• Problem details: Can you write out the listing below again with "eggs" swapped for "balls" wherever it occurs, keeping everything else the same and omitting the picture lines?

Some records
□ □ □ □ □ □ □

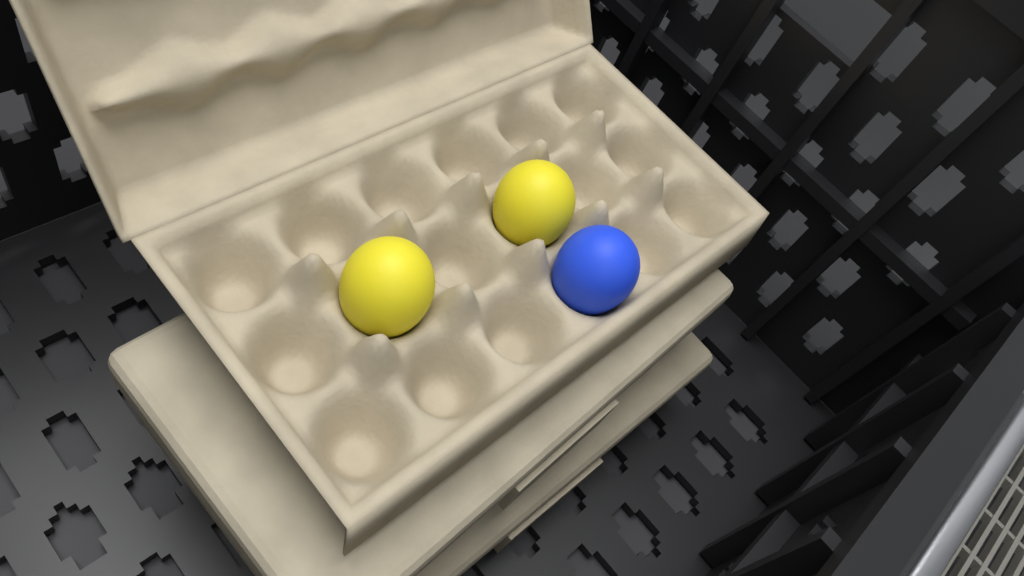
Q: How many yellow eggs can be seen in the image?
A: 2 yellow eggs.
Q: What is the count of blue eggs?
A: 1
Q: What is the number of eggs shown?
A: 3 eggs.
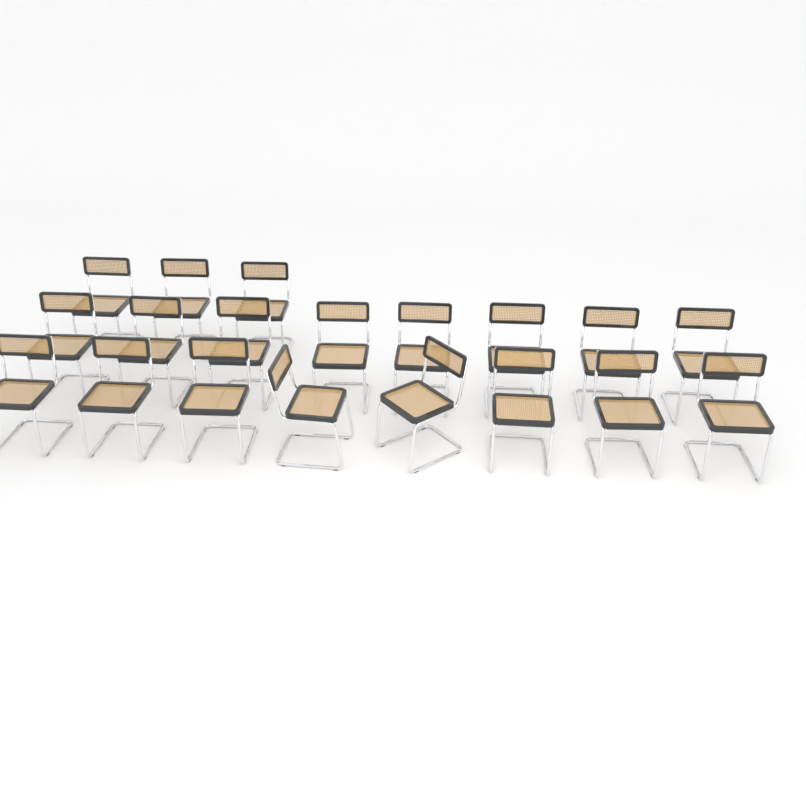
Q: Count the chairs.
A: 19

□ □ □ □ □ □ □

• Expected answer:
Q: How many yellow balls can be seen in the image?
A: 2 yellow balls.
Q: What is the count of blue balls?
A: 1
Q: What is the number of balls shown?
A: 3 balls.
Q: Count the chairs.
A: 19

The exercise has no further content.